_PAGE_.
_ _ _ _ _ _ _
24 fantômes par seconde
PASSAGE / SALLE DES MACHINES
Ali Cherri
Sous le commissariat de Jean-Marie Gallais,
conservateur, Pinault Collection
Introduction
«Le Passage de la Bourse de Commerce accueille les œuvres d’Ali Cherri, artiste libanais installé en France. Dans sa jeunesse, ce dernier est marqué par la guerre civile au Liban, et notamment par les spoliations, vols et trafics d’œuvres d’art que les guerres engendrent.
Investissant les vingt-quatre vitrines, dispositif muséal par excellence pour présenter des objets, son œuvre s’inspire également du cinéma et de ses vingt-quatre images par seconde:
ses sculptures sont pensées comme des flashes fantomatiques qui s’inscrivent dans un espace liminal entre la vie et la mort, entre le passé et le présent, et qui invitent à réfléchir aux manipulations séculaires d’artefacts culturels.»
Emma Lavigne
Ali Cherri, L’Homme aux larmes, 2024, tête en pierre sculptée du 14-15e
siècle, argent patiné, plâtre, acier,
49 × 41 × 31 cm. Pinault Collection. Courtesy de Galerie Imane Farès.
Photo: Studio Ali Cherri.
«“Puis vint le cinéma pour ressusciter les corps”, écrit Ali Cherri.
“L’histoire du cinéma est une histoire de morts qui survivent en images. Le cinéma a toujours été une affaire de fantômes, que ce soit pour des raisons techniques (projection lumineuse, fondus enchaînés), généalogiques (influences de la fantasmagorie et de la lanterne magique), ou surtout poé‑
tiques (les personnages à l’écran meurent et ressuscitent à chaque projection). En enregistrant et en conservant les traces des corps, le cinéma devient ainsi un moyen de faire revivre les morts à travers l’écran, réveillant l’âme des corps inertes3.”
Dans son film Somniculus (2017) tourné à Paris, Ali Cherri s’emparait de cette dimension spectrale de la pellicule en remplaçant les corps des acteurs par des œuvres d’art et des objets filmés dans des musées vides.
_ _ _ _ _ _ _
_DONNÉES RECUEILLIES_.
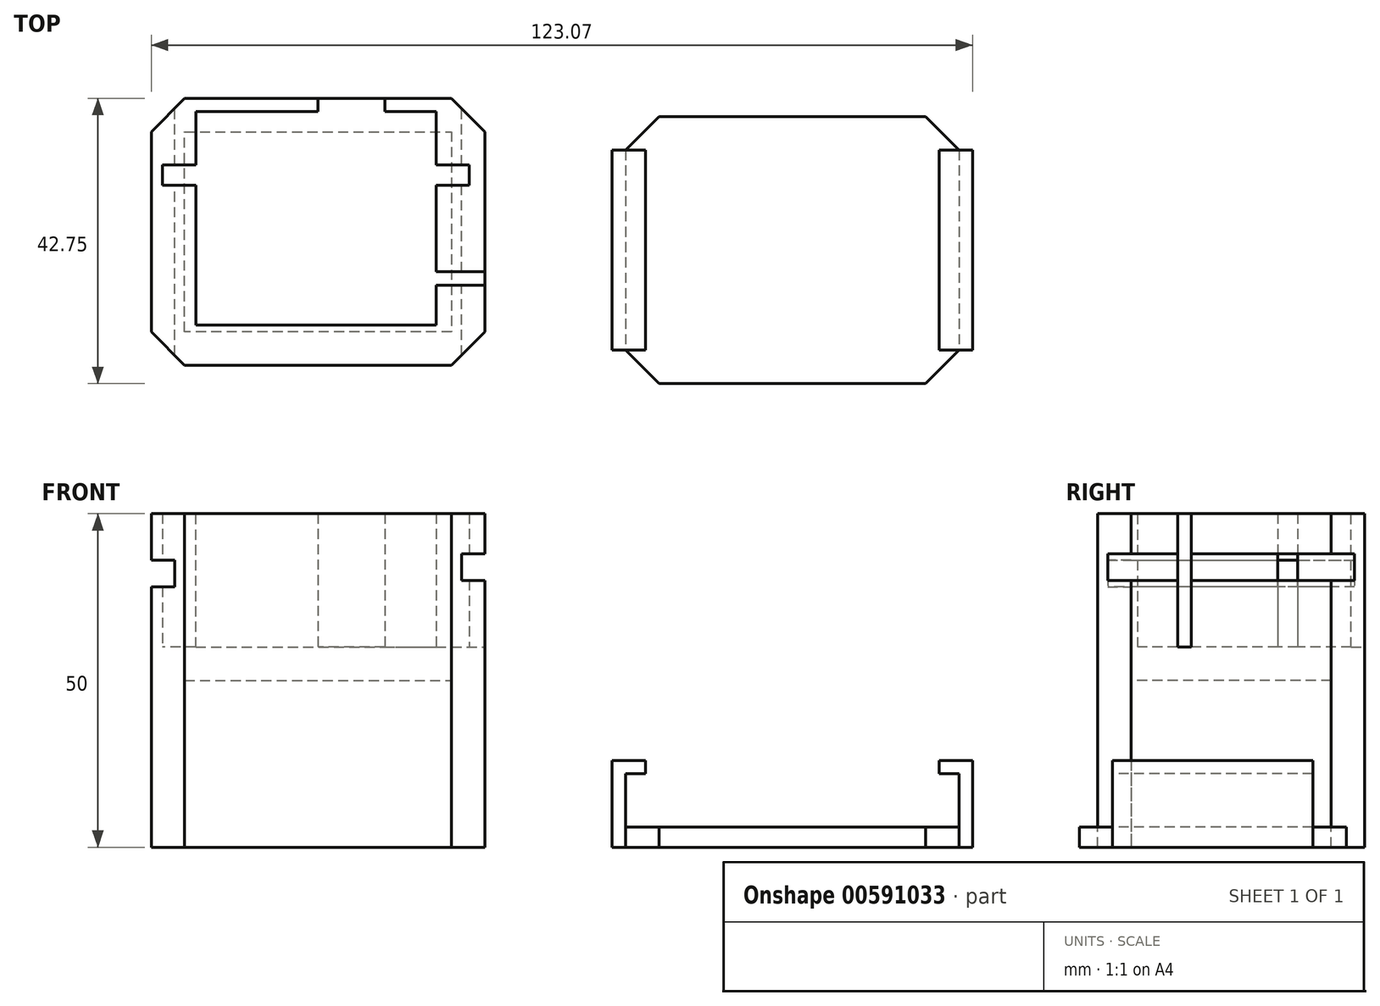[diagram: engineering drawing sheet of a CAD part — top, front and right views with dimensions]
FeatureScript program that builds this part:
_ _ _ _ _ _ _
_CONSIGNES_.
• A. Répondez aux questions suivantes d'après la page consacrée à Ali Cherri :
(i) Combien de vitrines l'œuvre d'Ali Cherri investit-elle ?
(ii) Qui assure le commissariat de l'exposition ?
(iii) En quelle année et dans quelle ville le film Somniculus a-t-il été tourné ?
• B. Restituez à l'identique le passage de la page consacrée à Ali Cherri qui commence par « Photo: Studio Ali » et se termine par « des musées vides. ».
• C. Rédigez la suite de la page consacrée à Ali Cherri, en commençant immédiatement après sa dernière phrase.

_RÉPONSES PAR CONSIGNE_.
• A.
(i) Vingt-quatre vitrines.
(ii) Jean-Marie Gallais, conservateur, Pinault Collection.
(iii) En 2017, à Paris.

• B.
Photo: Studio Ali Cherri.
«“Puis vint le cinéma pour ressusciter les corps”, écrit Ali Cherri.
“L’histoire du cinéma est une histoire de morts qui survivent en images. Le cinéma a toujours été une affaire de fantômes, que ce soit pour des raisons techniques (projection lumineuse, fondus enchaînés), généalogiques (influences de la fantasmagorie et de la lanterne magique), ou surtout poé‑
tiques (les personnages à l’écran meurent et ressuscitent à chaque projection). En enregistrant et en conservant les traces des corps, le cinéma devient ainsi un moyen de faire revivre les morts à travers l’écran, réveillant l’âme des corps inertes3.”
Dans son film Somniculus (2017) tourné à Paris, Ali Cherri s’emparait de cette dimension spectrale de la pellicule en remplaçant les corps des acteurs par des œuvres d’art et des objets filmés dans des musées vides.

• C.
Prenant à rebours l’analogie récurrente entre musées et cimetières, spécialement dans le contexte postcolonial (Les statues meurent aussi, d’Alain Resnais, Chris Marker et Ghislain Cloquet, 1953), Ali Cherri préfère considérer ces objets comme temporairement endormis—somniculus en latin signifie sommeil léger—, et le musée comme un dortoir 4.
3—Note d’intention du projet par Ali Cherri (août 2024).
4— Cette image est également à l’œuvre dans le film Dahomey (2024) de Mati Diop, qui donne la parole à l’une des vingt-six œuvres restituées par la France au Bénin. Jean Cocteau, dans la voix off du Sang d’un poète (1932),
emploie la même métaphore en 1930, en s’en méfiant:
«N’est-il pas fou de réveiller les statues en sursaut après leur sommeil séculaire?» (11’25 »).






Poursuivant ce projet, des sculptures et artefacts arrangés à la manière
de tableaux vivants miniatures sommeillent ou se réveillent dans chacune des vitrines de la Bourse de Commerce. […]
Mêlant trouvailles archéologiques et ses propres créations, il crée des chimères.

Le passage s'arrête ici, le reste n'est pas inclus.